A more modern period would fit the pattern so far. (Orlando’s list of dates starts aoe1 pretty much after the bronze age, I’d move the starting date maybe a few tens of thousands of years back, but that’s the one nitpick I have.) If they go that route I would expect the game going from maybe just post-Napoleon (Maybe with the US civil war as a learn to play campaign?) to WW2.
That period can be made to fit the series formula. Age 1 has muskets, horses for scouting, possibly sailing ships. Age 2 has rifles (revolvers, shotguns), steam ships, possibly machine guns, armored cars and/or scout planes if they feel like that would be best mechanically. Age 3 brings out all the remaining main technologies, fighters, bombers, tanks etc and age 4 is the bigger and better age. It would undoubtedly play as an Age of Empires game, and it would still fall within the domain of historical wars, in the sense that the amount of people that will ever play the game that have also fought in the second world war will be rather limited, given the time gap of over 70 years and counting.
Is that the way they’re going?
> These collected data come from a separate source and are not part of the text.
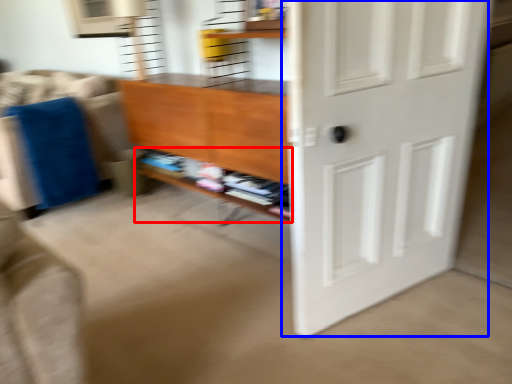
Question: Which object appears farthest to the camera in this image, shelf (highlighted by a red box) or door (highlighted by a blue box)?

Choices:
 (A) shelf
 (B) door

Answer: (A)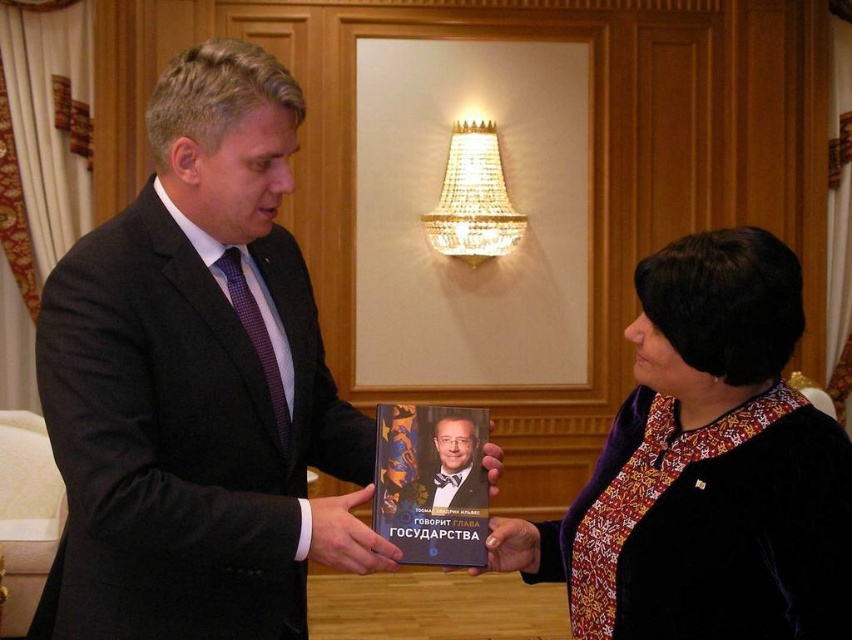
Based on the photo, does smooth black hand at center have a greater height compared to matte black book at center?

Correct, smooth black hand at center is much taller as matte black book at center.

From the picture: Between smooth black hand at center and matte black book at center, which one is positioned lower?

matte black book at center is below.

Who is more distant from viewer, (350, 566) or (509, 531)?

The point (509, 531) is behind.

The image size is (852, 640). In order to click on smooth black hand at center in this screenshot , I will do `click(347, 536)`.

Is dark gray wool suit at left wider than velvet black dress at center?

Indeed, dark gray wool suit at left has a greater width compared to velvet black dress at center.

Can you confirm if dark gray wool suit at left is thinner than velvet black dress at center?

No.

At what (x,y) coordinates should I click in order to perform the action: click on dark gray wool suit at left. Please return your answer as a coordinate pair (x, y). The width and height of the screenshot is (852, 640). Looking at the image, I should click on (183, 433).

Is velvet black dress at center further to the viewer compared to matte black book at center?

No, it is in front of matte black book at center.

Is velvet black dress at center positioned in front of matte black book at center?

Yes, velvet black dress at center is in front of matte black book at center.

Where is `velvet black dress at center`? This screenshot has height=640, width=852. velvet black dress at center is located at coordinates (711, 467).

This screenshot has height=640, width=852. I want to click on velvet black dress at center, so click(711, 467).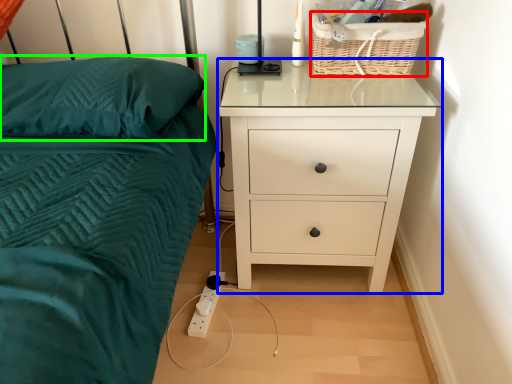
Question: Based on their relative distances, which object is farther from basket (highlighted by a red box)? Choose from chest of drawers (highlighted by a blue box) and pillow (highlighted by a green box).

Choices:
 (A) chest of drawers
 (B) pillow

Answer: (B)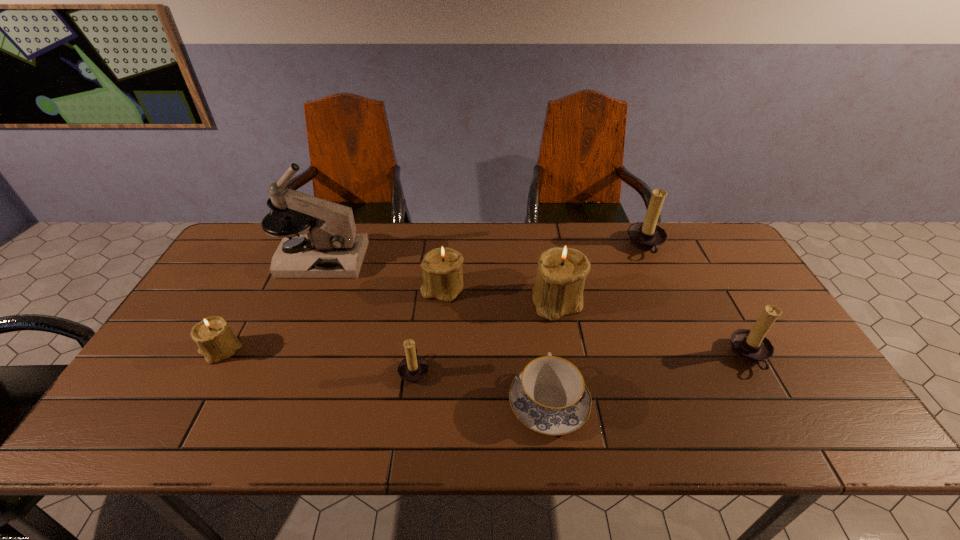
Locate an element on the screen. The image size is (960, 540). microscope is located at coordinates (330, 248).

Identify the location of the second candle holder from right to left. (647, 236).

Find the location of `the seventh object from left to right`. the seventh object from left to right is located at coordinates (647, 236).

Identify the location of the third candle holder from right to left. (558, 290).

At what (x,y) coordinates should I click in order to perform the action: click on the rightmost beige candle_holder. Please return your answer as a coordinate pair (x, y). This screenshot has width=960, height=540. Looking at the image, I should click on (558, 290).

This screenshot has height=540, width=960. I want to click on the second biggest beige candle_holder, so click(x=442, y=274).

You are a GUI agent. You are given a task and a screenshot of the screen. Output one action in this format:
    pyautogui.click(x=<x>, y=<y>)
    Task: Click on the rightmost object
    This screenshot has width=960, height=540.
    Given the screenshot: What is the action you would take?
    pyautogui.click(x=751, y=346)

Where is `the second biggest brown candle holder`? This screenshot has height=540, width=960. the second biggest brown candle holder is located at coordinates (751, 346).

This screenshot has width=960, height=540. Identify the location of the smallest beige candle_holder. (216, 341).

This screenshot has height=540, width=960. Find the location of `the leftmost beige candle_holder`. the leftmost beige candle_holder is located at coordinates (216, 341).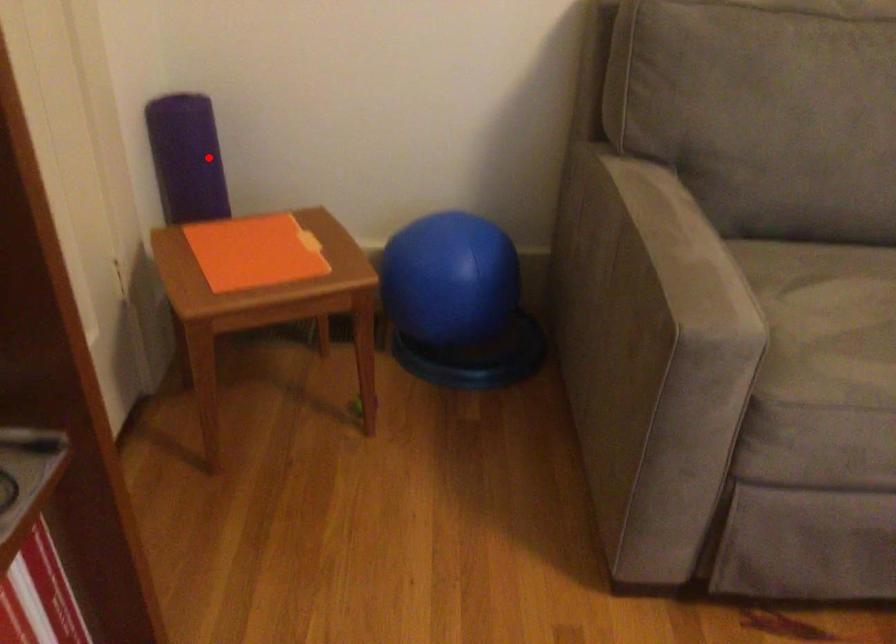
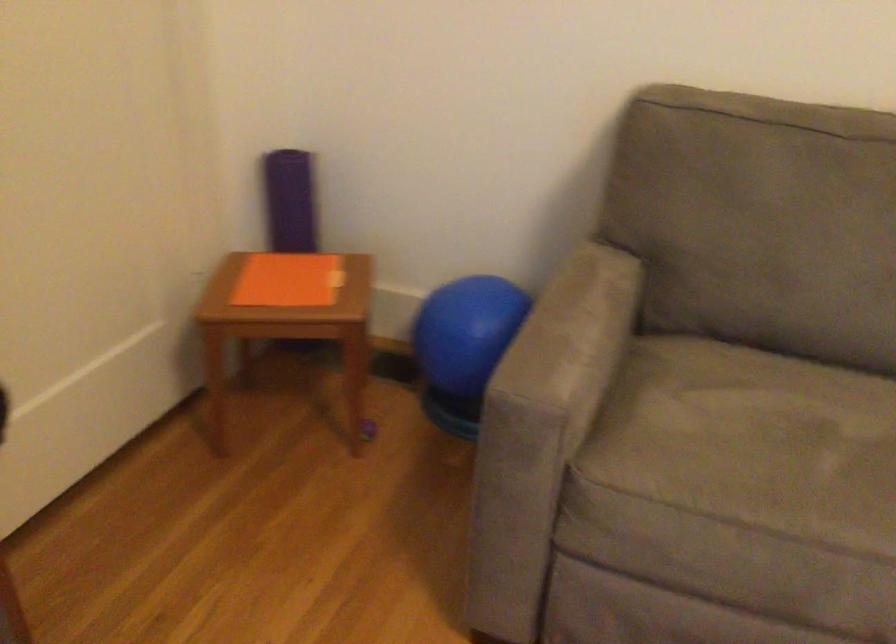
Find the pixel in the second image that matches the highlighted location in the first image.

(289, 201)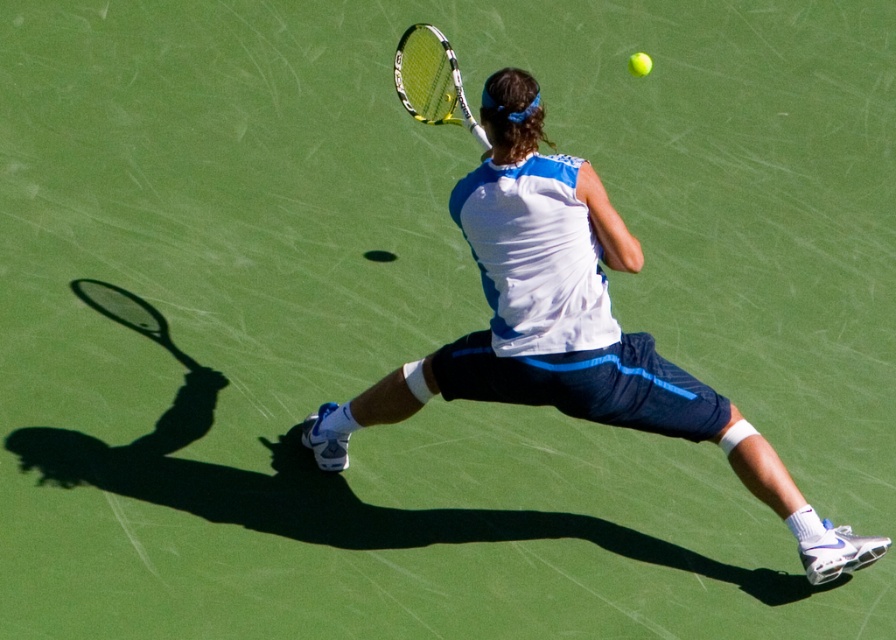
Question: Is the position of yellow-green composite tennis racket at center more distant than that of green matte tennis ball at upper right?

Choices:
 (A) yes
 (B) no

Answer: (B)

Question: Considering the relative positions of yellow-green composite tennis racket at center and green matte tennis ball at upper right in the image provided, where is yellow-green composite tennis racket at center located with respect to green matte tennis ball at upper right?

Choices:
 (A) below
 (B) above

Answer: (A)

Question: Does yellow-green composite tennis racket at center have a smaller size compared to green matte tennis ball at upper right?

Choices:
 (A) no
 (B) yes

Answer: (A)

Question: Which object is farther from the camera taking this photo?

Choices:
 (A) yellow-green composite tennis racket at center
 (B) green matte tennis ball at upper right

Answer: (B)

Question: Among these points, which one is nearest to the camera?

Choices:
 (A) (642, 61)
 (B) (414, 83)

Answer: (B)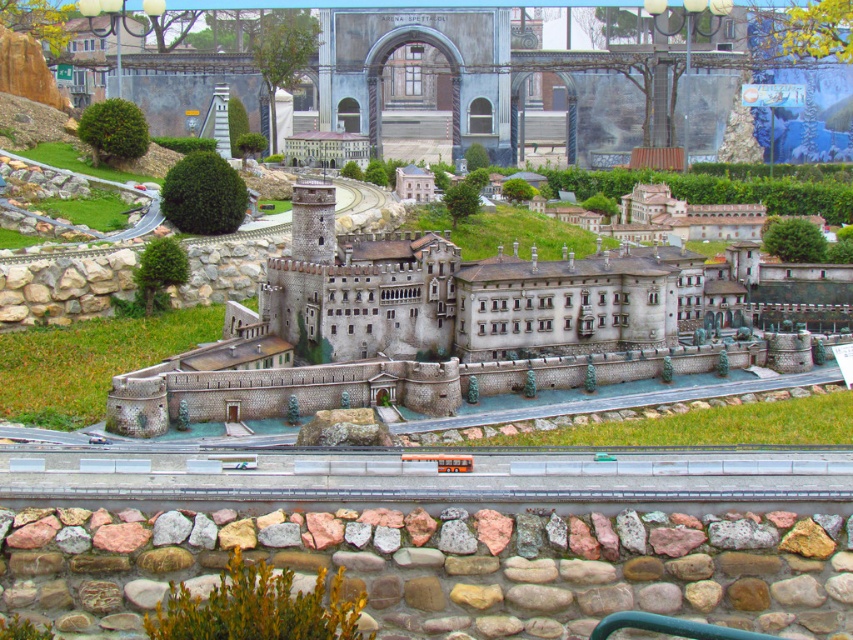
Between stone castle at center and smooth gray train track at center, which one is positioned higher?

stone castle at center is higher up.

The image size is (853, 640). What do you see at coordinates (440, 326) in the screenshot?
I see `stone castle at center` at bounding box center [440, 326].

Is point (531, 394) behind point (107, 484)?

That is True.

Find the location of a particular element. stone castle at center is located at coordinates (440, 326).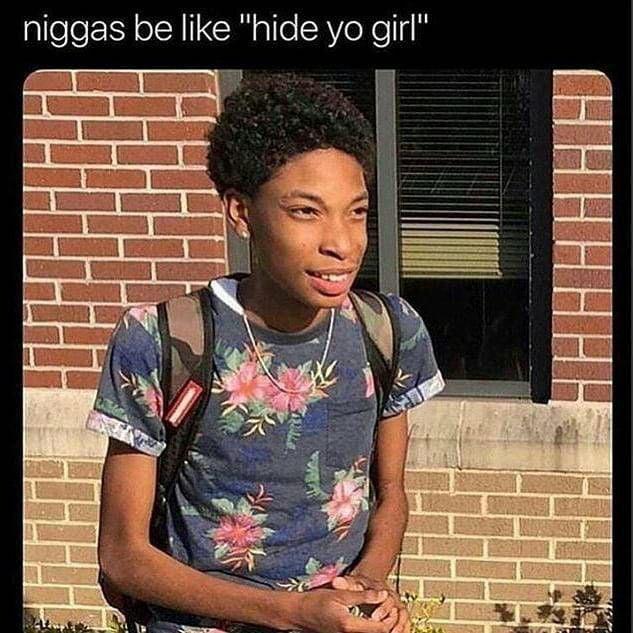
At what (x,y) coordinates should I click in order to perform the action: click on brick wall. Please return your answer as a coordinate pair (x, y). Looking at the image, I should click on (108, 154).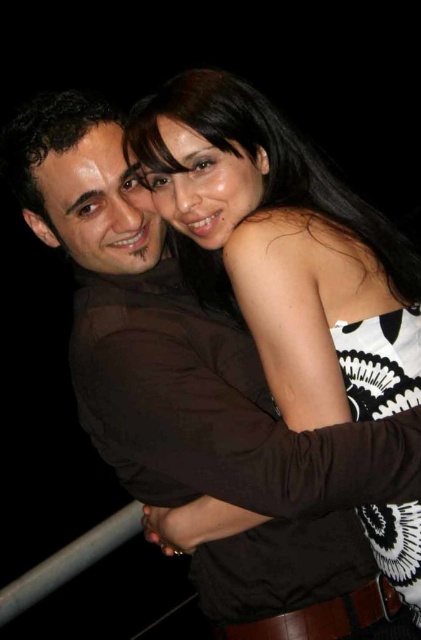
You are a photographer adjusting the focus on your camera. You have two points in the image you need to focus on, point (375, 360) and point (79, 128). Which point is closer to the camera and should be in focus first?

Point (375, 360) is further to the viewer than point (79, 128), so point (79, 128) is closer to the camera and should be in focus first.

You are a photographer trying to capture the black and white printed dress at center and the dark brown hair at left in a new shot. Which object should you focus on first if you want to ensure both are in focus, considering their sizes?

The black and white printed dress at center has a larger size compared to dark brown hair at left, so you should focus on the black and white printed dress at center first to ensure both are in focus.

You are a photographer standing at a distance of 1.2 meters from the black and white printed dress at center. Can you capture the entire dress in your camera frame without moving closer?

The black and white printed dress at center and viewer are 1.10 meters apart. Since you are standing 1.2 meters away, you are slightly farther than the 1.10 meter distance. Depending on your camera lens, you might need to adjust the zoom to ensure the entire dress fits in the frame without moving closer.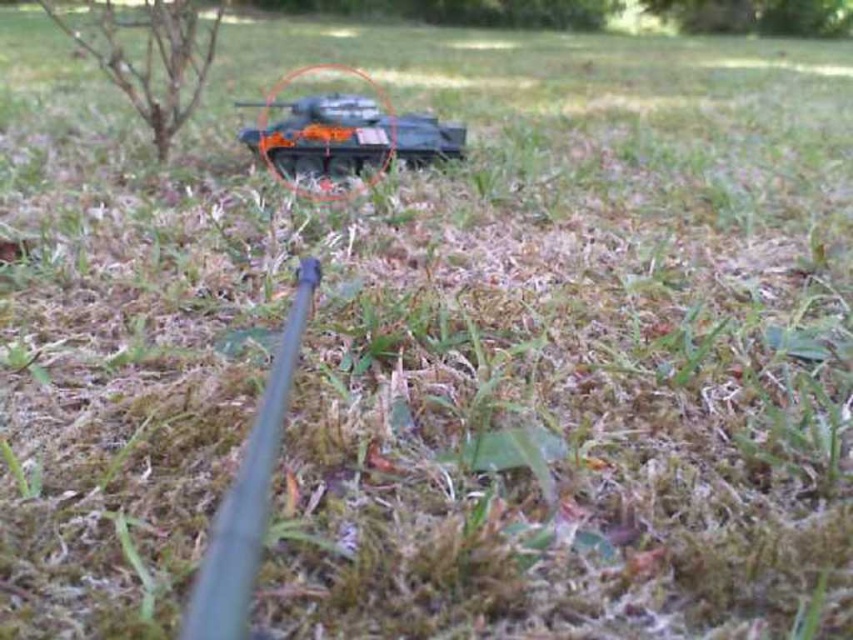
You are a photographer trying to focus on two points in the scene. The first point is at coordinate point(265, 460) and the second is at point(138, 99). Which point is closer to your camera?

Point(265, 460) is closer to the camera than point(138, 99).

You are a photographer setting up equipment for a shoot. You have an orange matte tank at center and a metallic gray gun at center in your scene. Which object should you focus on first if you want to capture the larger object in your frame?

The orange matte tank at center is bigger than the metallic gray gun at center, so you should focus on the orange matte tank at center first to capture the larger object in your frame.

You are a photographer trying to position a new camera lens in the scene. The orange matte tank at center is at point (x=344, y=132). Where should you place the lens to ensure it is exactly at the same coordinates as the orange matte tank at center?

The orange matte tank at center is located at point (x=344, y=132), so you should place the lens exactly at those coordinates to match its position.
I have no clue. None at all. Literally. That seems to have been half the point of the announcement trailer, not giving people a clue. The a new age line seems to hint at going forward, but without any images that support that sentence the link is rather weak. I wouldn’t even be surprised if the time period isn’t nailed down yet. They’re probably working with a certain period in mind, but in this stage (or at least the stage they were in when the trailer was made) they will be focusing on core mechanics rather than specific units and such, and not announcing the period means having at least the theoretical option to switch or slightly tune their periods if that improves the game that follows from the mechanics. Another good reason for not giving anything away yet is reserving the ability to create hype by releasing that information later. I know I will be hyped when the period is announced, pretty much regardless of which period it end up as.
And to counter myself a bit further: keep in mind that there were two years between the release of the first two games, and six years between 2 and 3, which was cut right down the middle if you include aom. It’s been 12 years and counting since game 3, any patterns established are solidly out of the window by now. (Aoeo was released in the middle of those 12 years but it broke the pattern itself, so if anything it counts against the idea of progressing time periods.)
I honestly don’t know what I’m hoping for on this one. I always, coupled to the mechanics of an aoe game, liked the setting of game 1 best. But there are so many cool historical periods, and even if they don’t match the age progression idea quite as well they can all be amazing games. In short at this point I’m just plain curious.